The first case is not much harder. We can use the abovementioned equivalence for the intersection of cartesian products of same dimensions, and we need to insert only one quantifier to transform it to the desired form:

$(A_1 \times A_2 \times \ldots \times A_n) \cap (B_1 \times B_2 \times \ldots \times B_n) = \emptyset$

…is translated to:

$\forall x . \neg(A_1(x) \wedge B_1(x)) \vee \ldots \vee \neg(A_n(x) \wedge B_n(x))$

Note that checking the satifiability should be doable in polynomial time, as all needs to be done is find one pair of sets among a finite list which are disjoint (and this information can only come from the assumptions/axioms, which are themselves in a finite number. ( : I know this doesn't sound convincing.. let's do better).

We can also rely on the fact that we introduced only one quantifier and that the size of the generated formula is linear in terms of the size of the original one. This formula is hence in $[\exists^{*} \forall^{1}]_{=}$ and checking its validity can hence be done in NP time.

Verifying completeness/reachability

As an introductory remark, note that checking for reachability of a pattern p is equivalent to checking that the preceding patterns do not form a complete set over the values matched by p. With this in mind, observe that all formulas for checking completeness and reachability are in the form:

$\begin{equation*} (S_1 \times \ldots \times S_n) \subseteq (A_1 \times \ldots \times A_n) \cup (\ldots) \cup (Z_1 \times \ldots \times Z_n) \end{equation*}$

When checking completeness, the set $(S_1 \times \ldots \times S_n)$ is the domain of the scrutinee, when checking reachability, it is the set of the observed pattern. (Note that this is in fact checking subsumption.

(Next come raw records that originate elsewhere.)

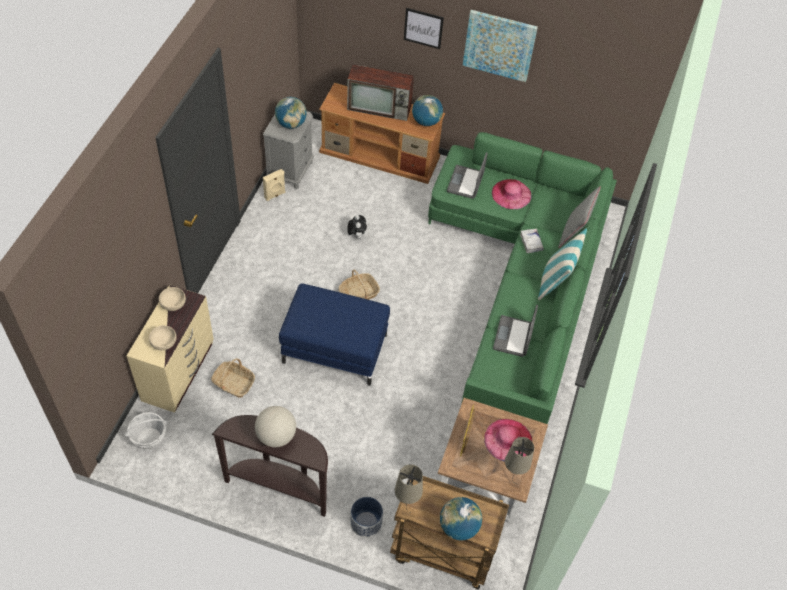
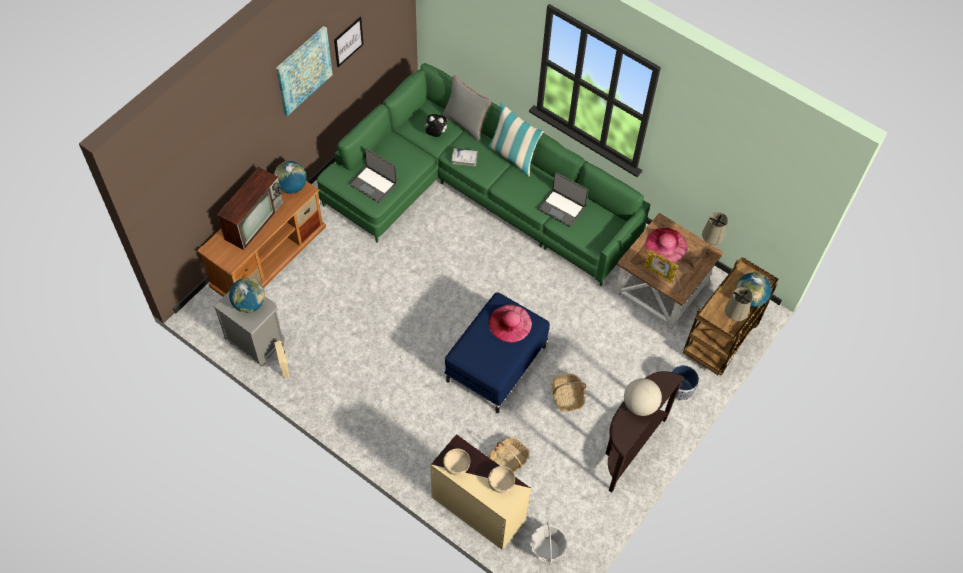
camera: 70 degrees left, 5 degrees up
basket [339,270,380,300] -> basket moved to [552,374,587,412]
plush toy [347,215,367,239] -> plush toy moved to [424,114,447,137]
picture [404,8,444,49] -> picture moved to [334,17,364,67]
pink hat [492,179,532,209] -> pink hat moved to [488,304,532,343]

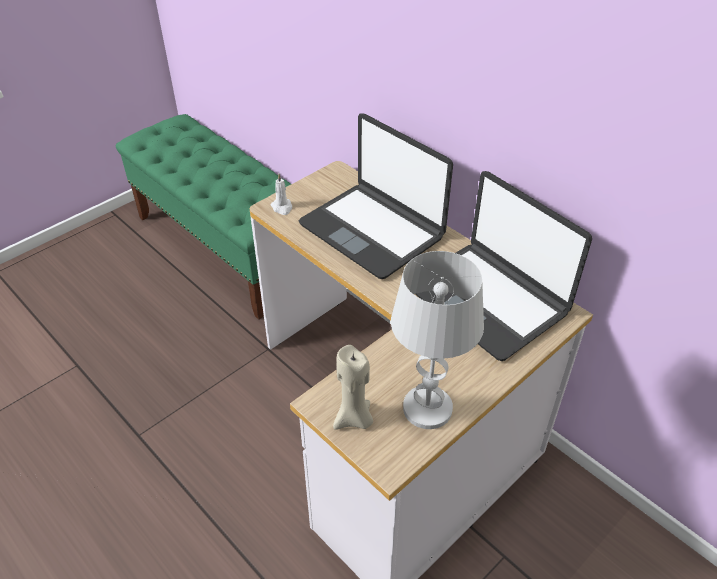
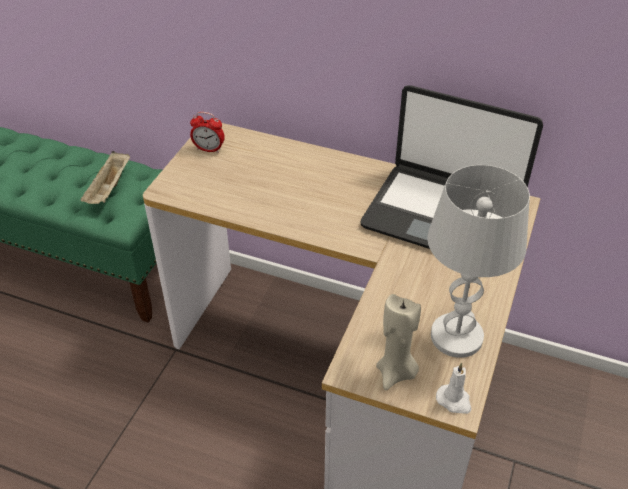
camera: 25 degrees left, 0 degrees up
white candle [270,174,292,215] -> white candle moved to [436,363,471,414]
laptop [299,113,453,279] -> none
none -> beige tray [80,151,130,204]
none -> alarm clock [190,112,225,153]

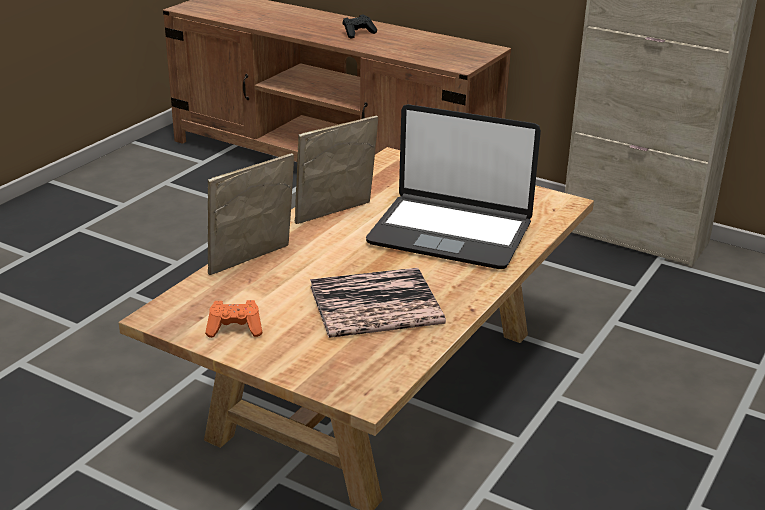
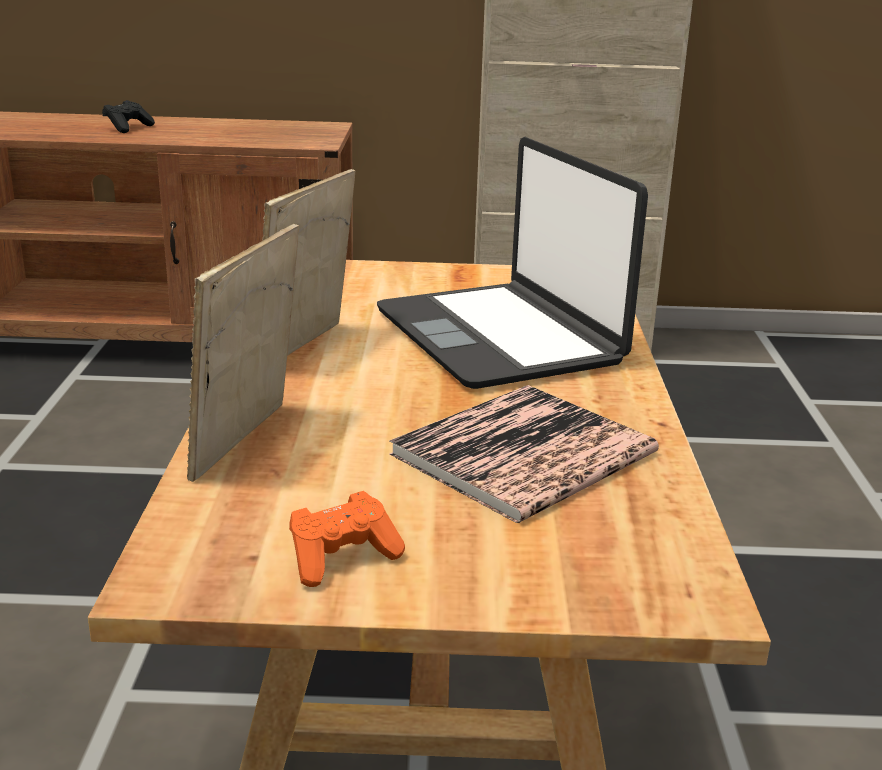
camera: 30 degrees left, 5 degrees down
laptop [366,104,541,269] -> laptop turned 75 degrees clockwise [377,137,648,389]

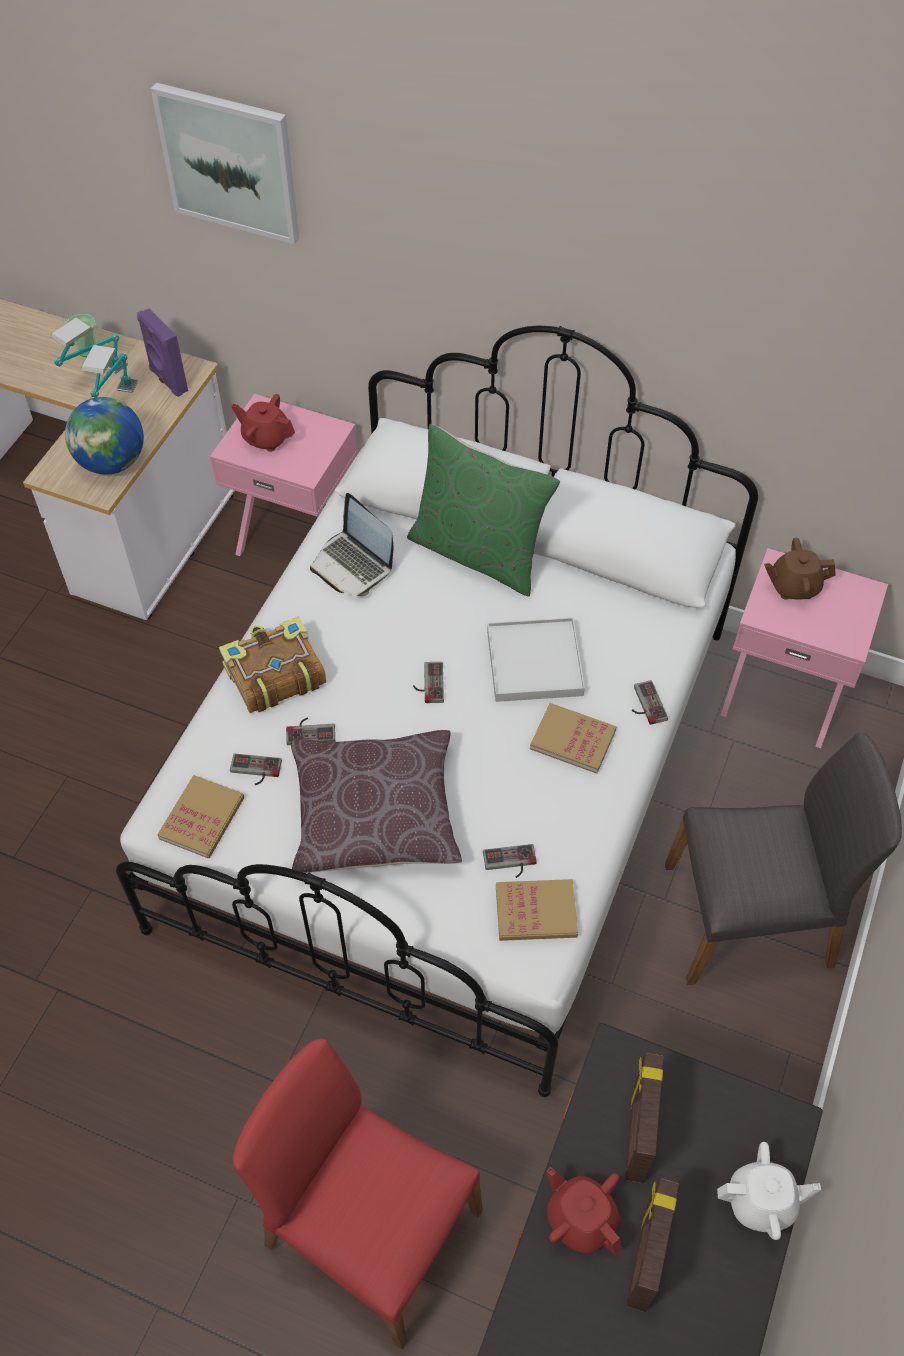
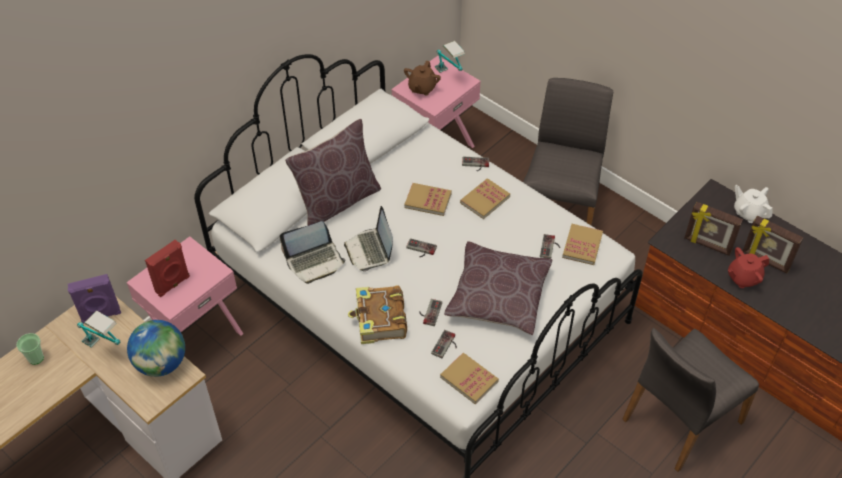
camera: 70 degrees left, 5 degrees down
table lamp [51,317,128,373] -> table lamp moved to [435,41,465,73]
picture [151,83,299,244] -> none
red teapot [231,394,295,452] -> red speaker [145,240,190,297]
red chair [233,1038,483,1350] -> grey chair [622,328,759,472]
green pillow [407,424,560,596] -> brown pillow [285,119,381,226]
white tray [487,618,585,702] -> book [404,183,452,216]
white teapot [717,1142,821,1240] -> white teapot turned 60 degrees counterclockwise [734,185,773,223]
none -> laptop [344,206,393,272]

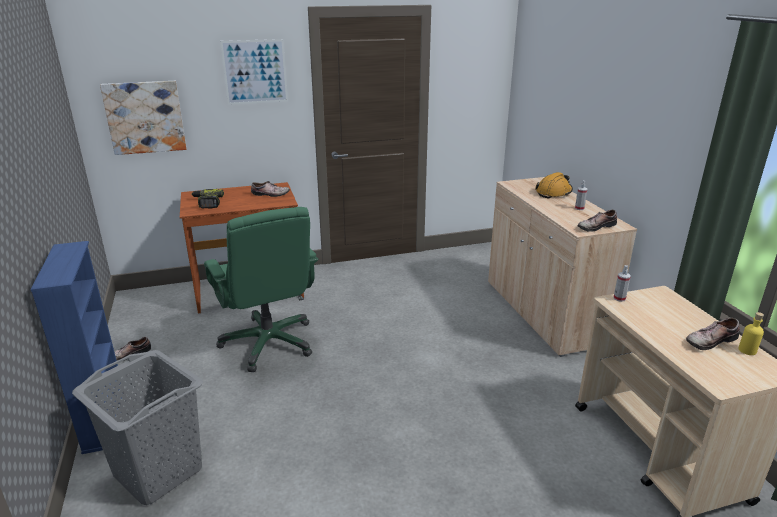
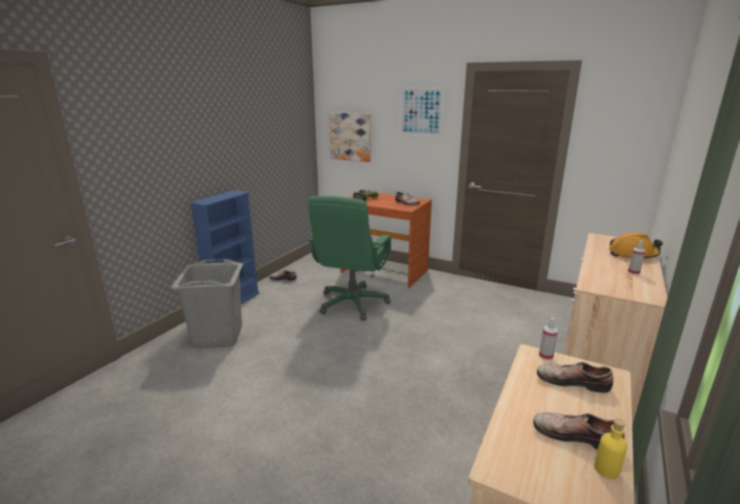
camera: 45 degrees right, 5 degrees down
shoe [578,210,617,232] -> shoe moved to [537,362,613,393]

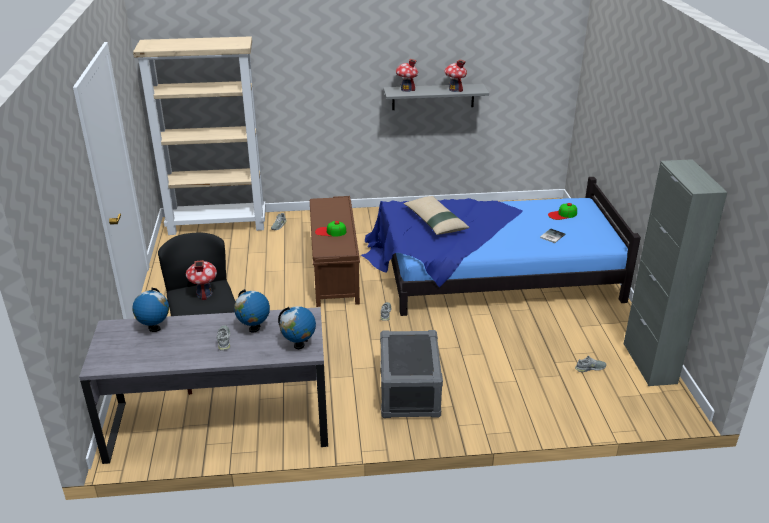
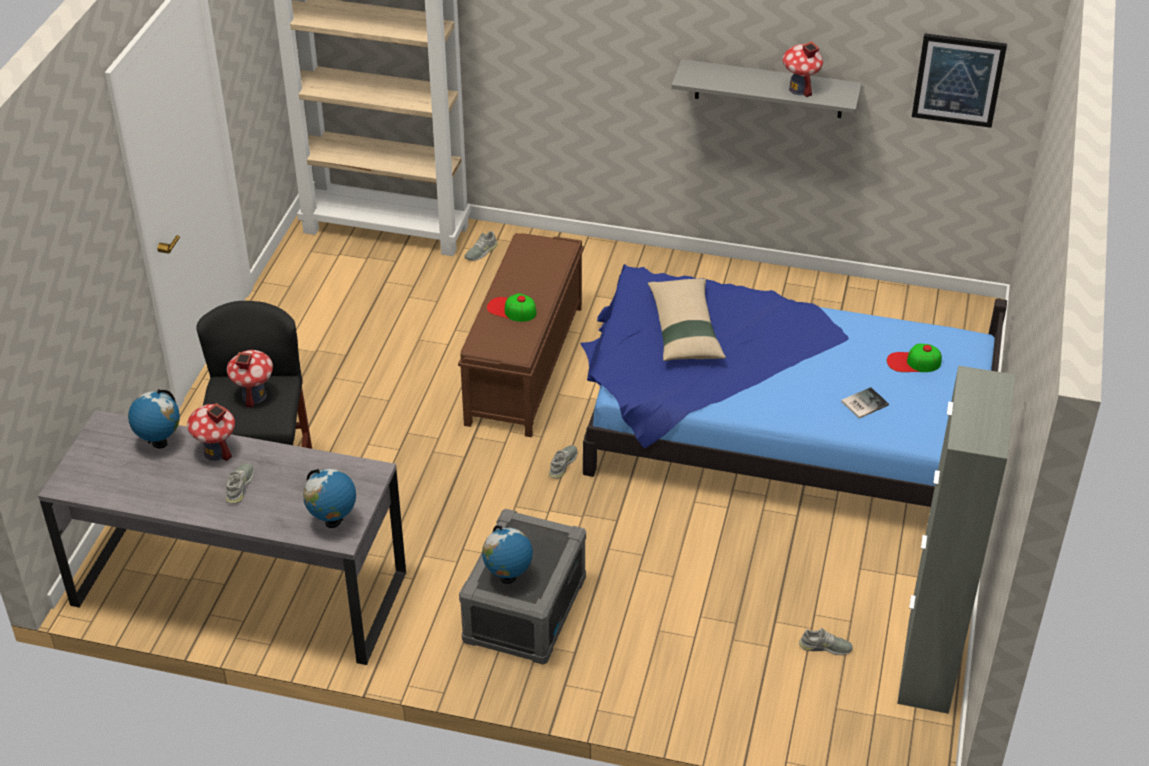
camera: 20 degrees right, 10 degrees up
globe [234,289,270,333] -> globe moved to [482,526,533,584]
toy house [396,59,418,92] -> toy house moved to [187,403,235,461]
none -> picture [912,33,1007,128]

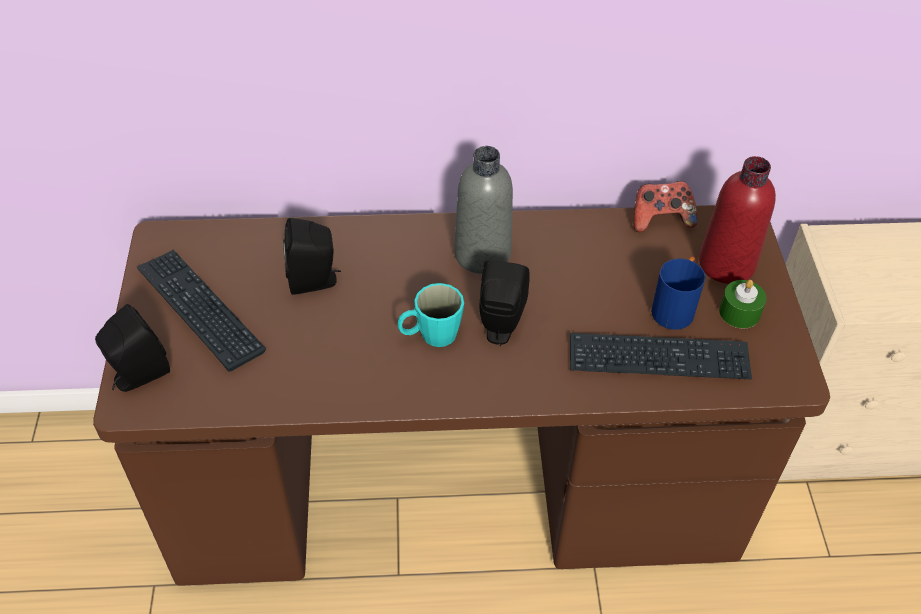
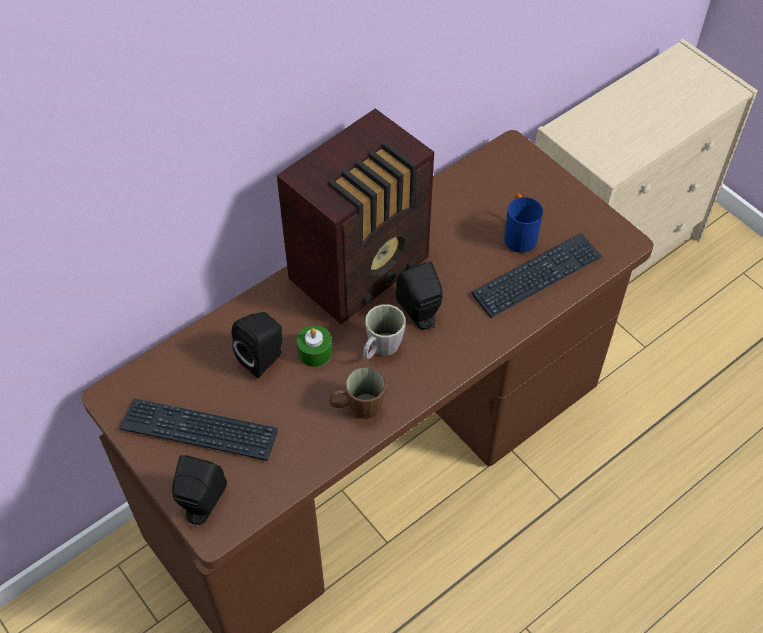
camera: 35 degrees left, 5 degrees up
turquoise mug [398,283,464,347] -> grey mug [363,304,406,359]
grey bottle [454,146,513,274] -> radio [277,108,434,324]
game controller [633,181,697,232] -> none
red bottle [699,156,776,284] -> none
green candle [719,280,767,328] -> green candle moved to [297,325,332,367]
none -> brown mug [330,366,387,419]

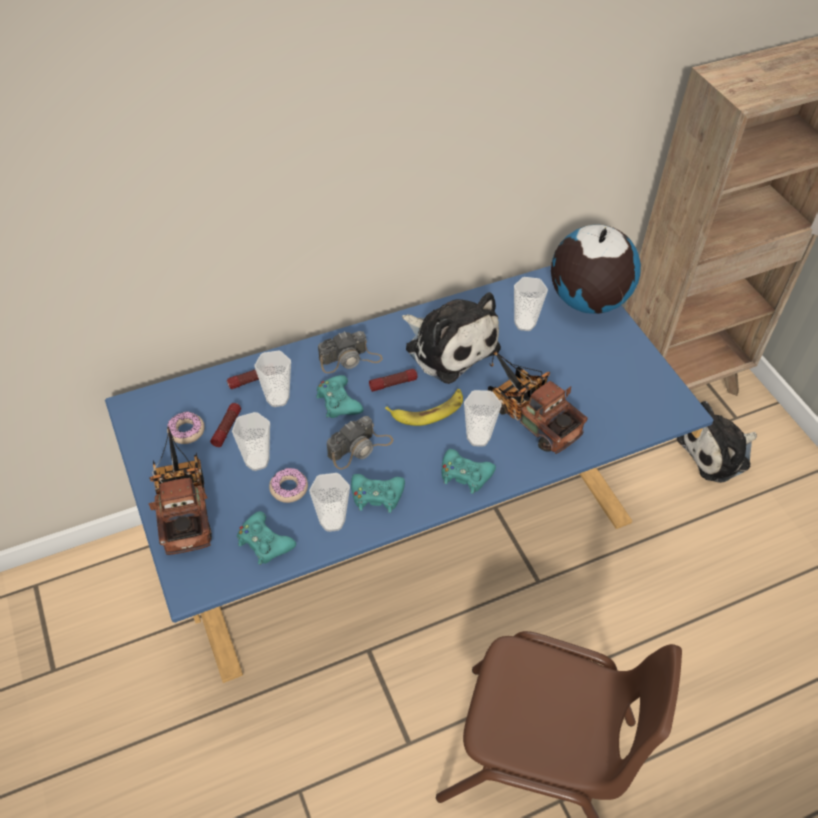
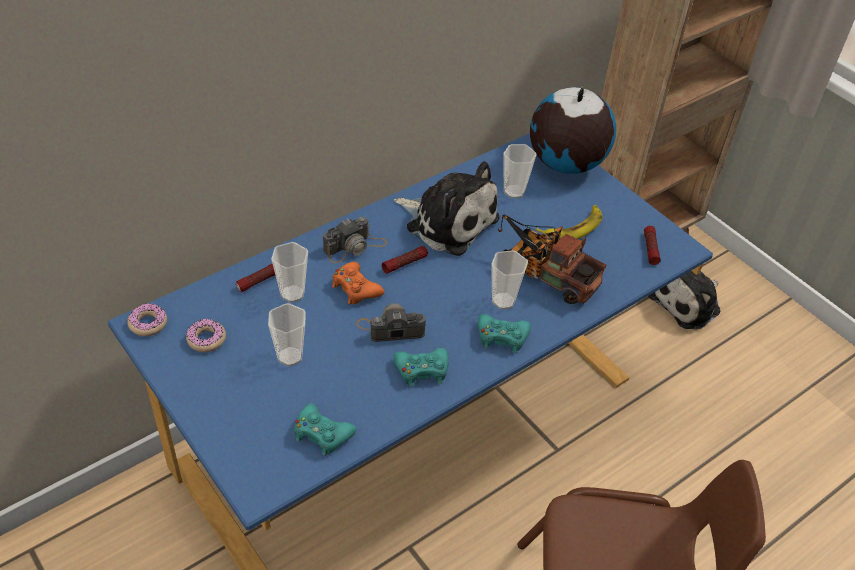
camera: 15 degrees left, 5 degrees down
toy truck [149,426,212,555] -> none
flashlight [210,403,241,447] -> flashlight moved to [644,226,660,265]
donut [269,468,308,503] -> donut moved to [127,303,167,336]
cup [309,473,350,532] -> none
turquoise game controller [316,375,364,418] -> orange game controller [332,262,384,305]
camera [327,416,393,470] -> camera turned 135 degrees counterclockwise [356,303,426,342]
banana [385,389,463,426] -> banana moved to [536,205,602,240]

Proper reachability checking would include verifying that the pattern set is a subset of the scrutinee set, but this does not introduce any additional complexity.) Also note that the sets over which the union is taken correspond to patterns which satisfy one of the following properties:

the pattern has no guard
the pattern has a guard, but there exists a set of patterns with the same signature such that the disjunction of their guards is equivalent to the true statement

Again, checking that second property on a disjunction of guards $\bigvee_i g_i$ can be done in NPTIME.

Using $n$ quantifiers, we translate the previous (meta-)formula to:

$\begin{equation*} \forall x_1, \ldots , x_n . (S_1(x_1) \wedge \ldots \wedge S_n(x_n)) \Rightarrow (A_1(x_1) \wedge \ldots \wedge A_n(x_n)) \vee (\ldots ) \vee (Z_1(x_1) \wedge \ldots \wedge Z_n(x_n)) \end{equation*}$

Along with the axioms and with proper renaming of variables, we get a formula in the decidable prefix class $[\exists^* \forall^*] _{=}$ ..

() Now I'm not so sure.. I'd like to say that it's in fact in $[\exists^* \forall^{max_p(E)}]_{=}$ , and that for a given pattern matching expression $max_p(E)$ is fixed, so the satisfiability of the underlying class is in NP, but I'm not sure that's allowed.. Is the fact that we can easily put a bound on $max_p(E)$ for a given expression enough to say it's a fixed constant? Since it's dependant on the input, I would not think so..

References

[1] Quantifier Free Boolean Algebra with Presburger Arithmetic is NP-Complete, technical report somewhere IIRC.